Problem requirements: Below are some records; copy them word for word and drop the pictures.

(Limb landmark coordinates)
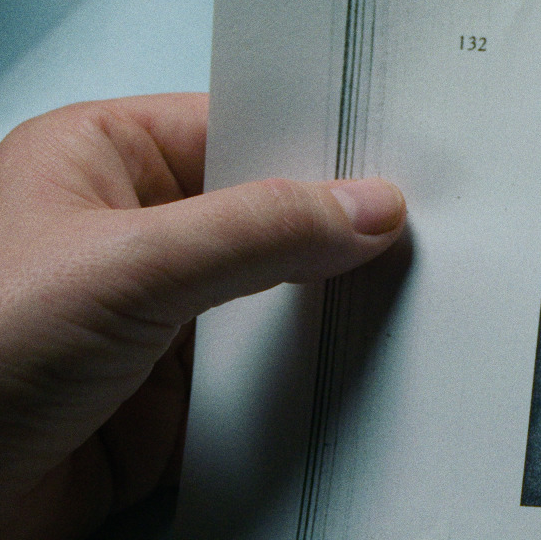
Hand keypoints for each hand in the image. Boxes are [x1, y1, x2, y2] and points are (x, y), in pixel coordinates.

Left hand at [0, 94, 405, 539]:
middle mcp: (133, 238)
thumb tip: (371, 209)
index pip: (240, 131)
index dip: (323, 148)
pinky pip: (264, 387)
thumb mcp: (130, 267)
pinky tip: (369, 385)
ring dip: (332, 320)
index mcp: (102, 162)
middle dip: (341, 240)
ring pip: (274, 309)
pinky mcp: (171, 408)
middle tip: (439, 244)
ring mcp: (155, 326)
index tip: (412, 168)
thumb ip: (259, 233)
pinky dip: (311, 391)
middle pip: (267, 223)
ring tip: (425, 312)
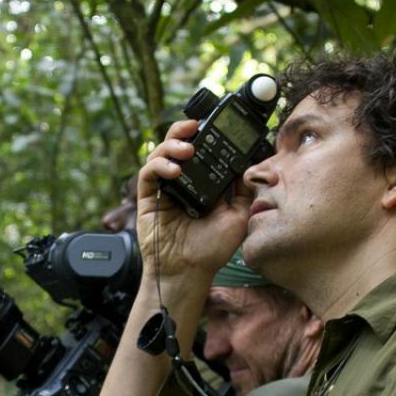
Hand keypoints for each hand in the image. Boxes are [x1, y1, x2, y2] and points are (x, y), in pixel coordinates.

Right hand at [136, 119, 251, 283]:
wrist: (190, 272)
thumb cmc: (211, 249)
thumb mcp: (238, 216)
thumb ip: (243, 191)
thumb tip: (247, 165)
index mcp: (200, 184)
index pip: (198, 151)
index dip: (202, 134)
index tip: (213, 124)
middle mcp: (180, 183)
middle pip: (175, 146)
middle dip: (182, 130)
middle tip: (194, 126)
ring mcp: (163, 190)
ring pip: (159, 154)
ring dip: (171, 145)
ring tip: (187, 149)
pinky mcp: (148, 199)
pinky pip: (148, 174)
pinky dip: (160, 165)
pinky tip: (174, 169)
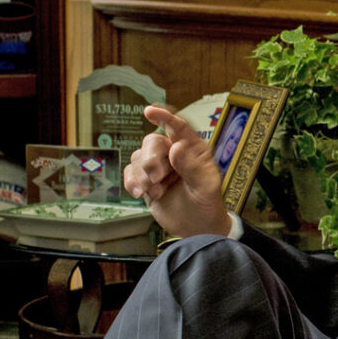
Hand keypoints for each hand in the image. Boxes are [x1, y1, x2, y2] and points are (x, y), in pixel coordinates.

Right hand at [124, 105, 230, 236]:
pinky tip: (141, 194)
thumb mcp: (206, 187)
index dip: (164, 116)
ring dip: (143, 176)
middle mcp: (173, 154)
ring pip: (138, 157)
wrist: (198, 227)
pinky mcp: (146, 180)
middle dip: (150, 160)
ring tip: (157, 192)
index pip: (177, 127)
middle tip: (157, 179)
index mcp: (192, 150)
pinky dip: (132, 183)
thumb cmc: (208, 203)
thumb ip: (192, 167)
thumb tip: (176, 147)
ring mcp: (158, 167)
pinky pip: (129, 173)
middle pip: (151, 142)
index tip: (150, 111)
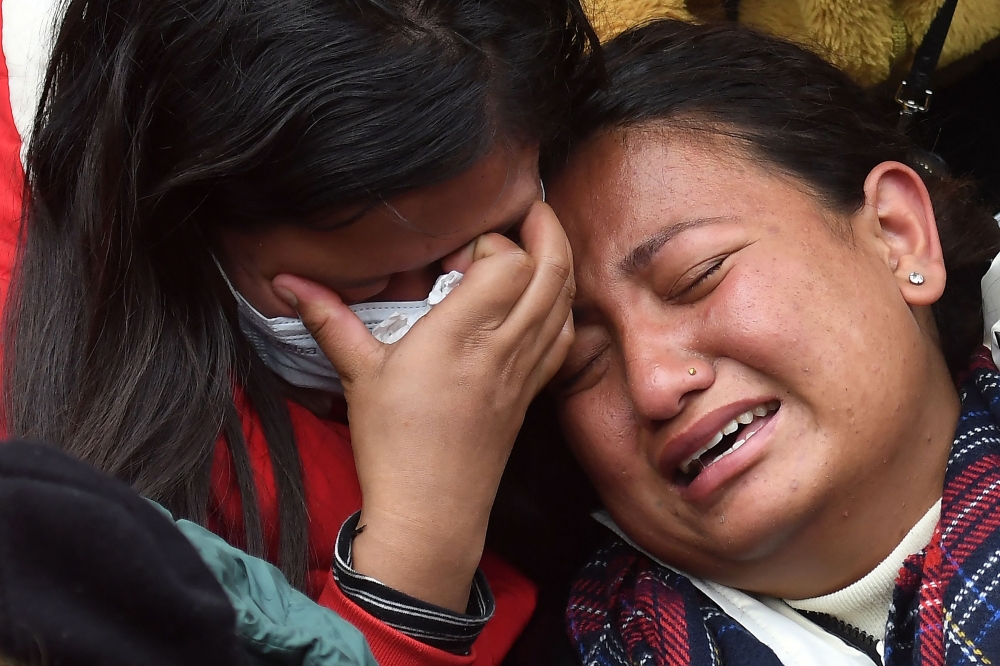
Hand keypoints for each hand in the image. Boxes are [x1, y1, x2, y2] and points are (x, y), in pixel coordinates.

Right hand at [271, 202, 574, 610]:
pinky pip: (563, 341)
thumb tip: (284, 282)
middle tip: (532, 208)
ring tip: (543, 242)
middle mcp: (501, 348)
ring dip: (561, 266)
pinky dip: (562, 310)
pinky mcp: (530, 395)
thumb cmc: (393, 445)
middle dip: (549, 230)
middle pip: (551, 273)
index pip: (508, 264)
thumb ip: (327, 319)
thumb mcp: (358, 374)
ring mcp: (523, 372)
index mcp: (460, 335)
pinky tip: (546, 304)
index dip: (492, 244)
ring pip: (564, 304)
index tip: (457, 256)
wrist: (431, 512)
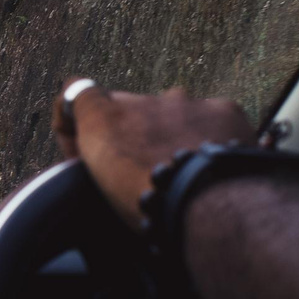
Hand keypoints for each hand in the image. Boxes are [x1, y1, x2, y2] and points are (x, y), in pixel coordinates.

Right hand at [52, 81, 252, 227]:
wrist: (211, 206)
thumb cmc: (150, 205)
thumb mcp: (102, 192)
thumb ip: (97, 164)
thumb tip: (101, 165)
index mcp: (105, 120)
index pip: (77, 92)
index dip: (75, 119)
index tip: (83, 152)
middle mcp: (143, 101)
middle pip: (130, 110)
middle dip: (132, 135)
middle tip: (143, 173)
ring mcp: (187, 102)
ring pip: (173, 113)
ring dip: (173, 136)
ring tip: (185, 173)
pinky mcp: (223, 109)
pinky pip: (212, 118)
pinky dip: (211, 138)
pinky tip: (214, 166)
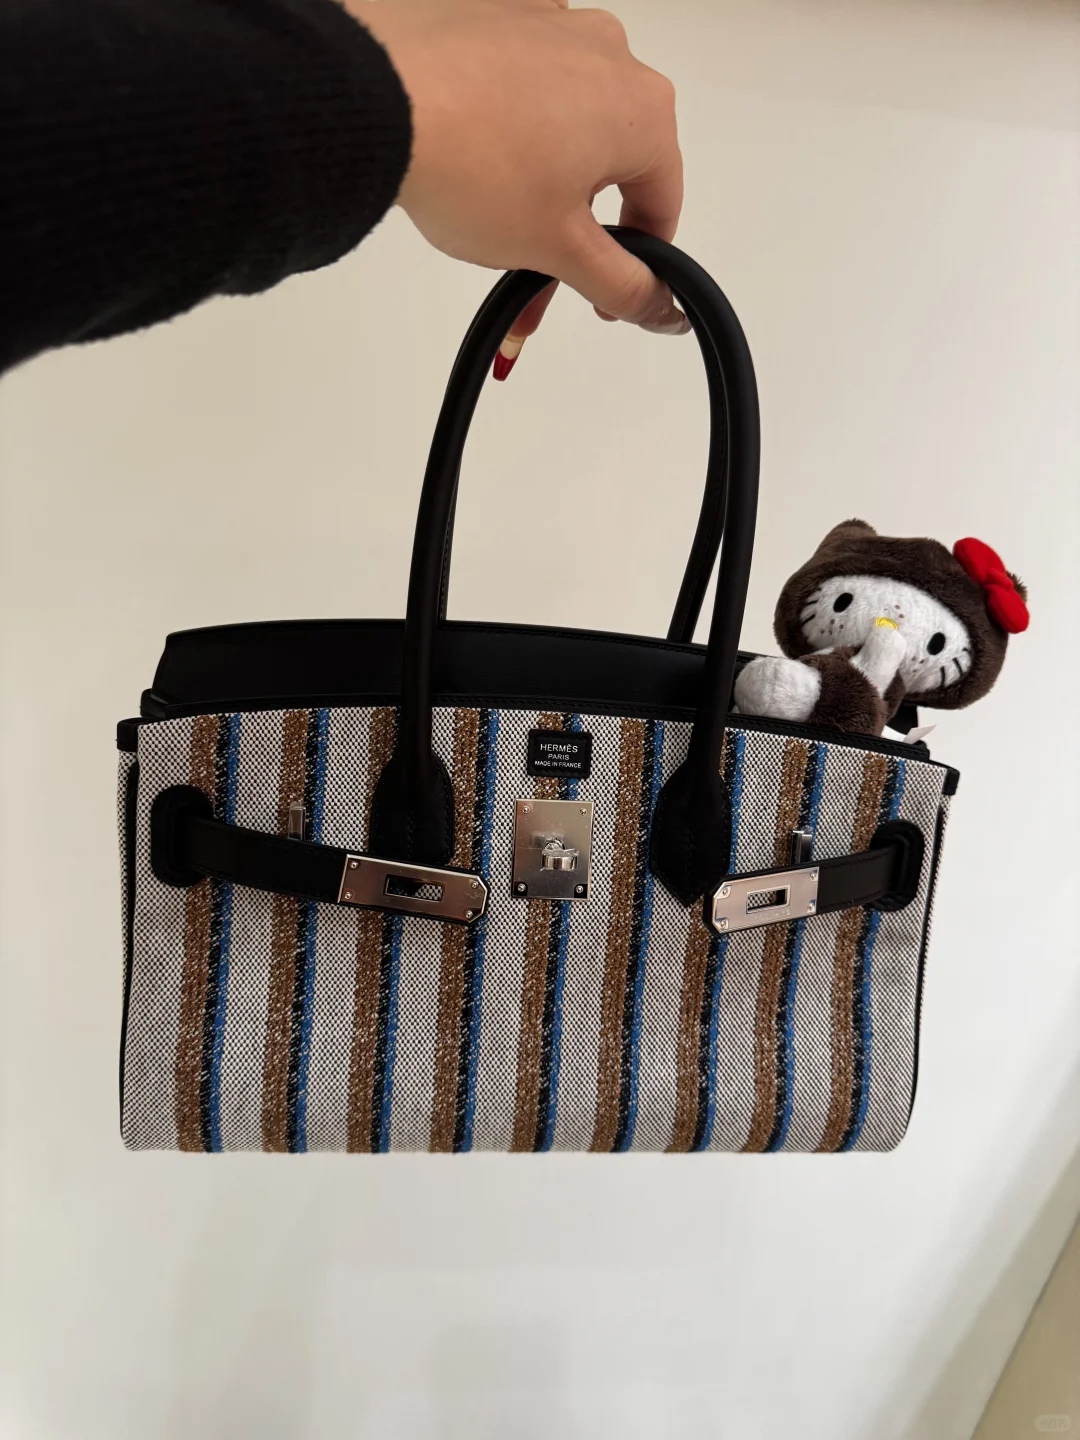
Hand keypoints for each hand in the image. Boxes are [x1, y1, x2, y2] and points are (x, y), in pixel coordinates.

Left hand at [358, 0, 687, 375]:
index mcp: (643, 109)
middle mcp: (607, 53)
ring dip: (539, 187)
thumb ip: (621, 284)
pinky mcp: (495, 15)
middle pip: (608, 165)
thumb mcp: (558, 249)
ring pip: (562, 127)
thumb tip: (660, 305)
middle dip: (574, 232)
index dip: (640, 263)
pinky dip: (505, 135)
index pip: (662, 202)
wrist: (376, 99)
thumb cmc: (474, 164)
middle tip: (535, 277)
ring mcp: (549, 25)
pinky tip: (471, 166)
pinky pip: (518, 88)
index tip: (610, 295)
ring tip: (492, 227)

Task response:
Hand keypoints for each hand in the image. Boxes are [x1, y1, x2, y2] and points are (x, y), in pixel coordinates.

Left hand at [0, 94, 405, 539]:
middle mcp: (133, 238)
thumb tip: (371, 209)
index pip: (240, 131)
index dip: (323, 148)
pinky pip: (264, 387)
thumb mcp: (130, 267)
pinky tip: (369, 385)
ring dip: (332, 320)
index mcp: (102, 162)
middle dip: (341, 240)
ring pip: (274, 309)
pinky mcp: (171, 408)
middle tip: (439, 244)
ring mcp: (155, 326)
index tip: (412, 168)
thumb ip: (259, 233)
pinky dip: (311, 391)
middle pip: (267, 223)
ring tip: (425, 312)
Hand keypoints for each hand in the image. Boxes are [x1, y1, x2, y2] and points are (x, y), in pixel coordinates.

Right hand at [136, 119, 251, 283]:
wrist: (190, 272)
thumb cmc: (211, 249)
thumb mcp: (238, 216)
thumb ip: (243, 191)
thumb tip: (247, 165)
index mcp: (200, 184)
index pip: (198, 151)
index dip: (202, 134)
index tip: (213, 124)
middle mcp: (180, 183)
middle pip: (175, 146)
middle dip: (182, 130)
middle tip: (194, 126)
ring mcp: (163, 190)
ring pip: (159, 154)
ring dip: (171, 145)
ring tip: (187, 149)
pinky mcp: (148, 199)
pinky pip: (148, 174)
pinky dip: (160, 165)
pinky tip: (174, 169)
Hand keypoints for each hand in the image. Boxes are [x1, y1, x2, y2] and points are (x, y), in pixel coordinates.

Right hand at [124, 105, 230, 236]:
pinky tip: (141, 194)
thumb mcp: (206, 187)
index dip: (164, 116)
ring dip: (143, 176)
middle mcp: (173, 154)
ring pip: (138, 157)
wrist: (198, 227)
pinky mcp: (146, 180)
middle dip: (150, 160)
ring tip: (157, 192)
index pip: (177, 127)
middle tip: (157, 179)
index mcp: (192, 150)
pinky dip: (132, 183)
thumb cmc: (208, 203)
thumb ip: (192, 167)
thumb tip: (176, 147)
ring mcp: (158, 167)
pinky pip: (129, 173)
middle pip: (151, 142)
index tip: (150, 111)
Hand keypoints for each hand in the image. Boxes are [x1, y1, x2, y2] and points are (x, y), in pixel coordinates.

Right hand at [271, 202, 574, 610]:
pinky pip: (563, 341)
thumb tip: (284, 282)
middle tip: (532, 208)
ring tip: (543, 242)
middle mcp: (501, 348)
ring dip: (561, 266)
pinky dip: (562, 310)
pinky mcp: (530, 395)
thumb cmc: (393, 445)
middle dip: (549, 230)
middle pip: (551, 273)
index pip: (508, 264)
thumb ip: (327, 319)
thumb mcp: (358, 374)
ring mcp: (523, 372)
index mcp: (460, 335)
pinky tip: (546, 304)
index dip: (492, 244)
ring pip: (564, 304)
index tip: (457, 256)
wrist: (431, 512)
Hand keypoints for each hand in the image. Boxes are [x1, y1, x2, y2] and points are (x, y), in pixel coordinates.

Right hand at [52, 81, 252, 227]:
wrist: (211, 206)
thumb cmc: (150, 205)
thumb mcp: (102, 192)
thumb ip: (97, 164)
thumb tip: (101, 165)
index mcp: (105, 120)
index pip: (77, 92)
index dip: (75, 119)
index tip: (83, 152)
middle mcp: (143, 101)
middle pip: (130, 110)
middle dip: (132, 135)
middle tip: (143, 173)
ring mcp: (187, 102)
ring pip: (173, 113)
ring dip: (173, 136)
ring tip: (185, 173)
pinky mcp: (223, 109)
pinky pip: (212, 118)
pinky dip: (211, 138)
pinky tip: (214, 166)
Hand keypoints for each hand in the image. Boxes are [x1, y1, x2, y2] and points are (x, y), in pixel coordinates.

Left hand at [358, 0, 687, 375]:
index mcp: (643, 109)
middle mcp: (607, 53)
ring dip: (539, 187)
thumb ip: (621, 284)
pinky mcp: (495, 15)
middle pip: (608, 165)
thumb mcp: (558, 249)
ring pip: (562, 127)
thumb tip: (660, 305)
middle dip: (574, 232)
index dip: (640, 263)
pinky dip: (505, 135)
index pip: (662, 202)
wrist: (376, 99)
thumb cmc: (474, 164)
middle tip: (535, 277)
ring mcp: (549, 25)
pinky tip: (471, 166)
pinky pip: (518, 88)
index tip: (610, 295)
ring tip: (492, 227)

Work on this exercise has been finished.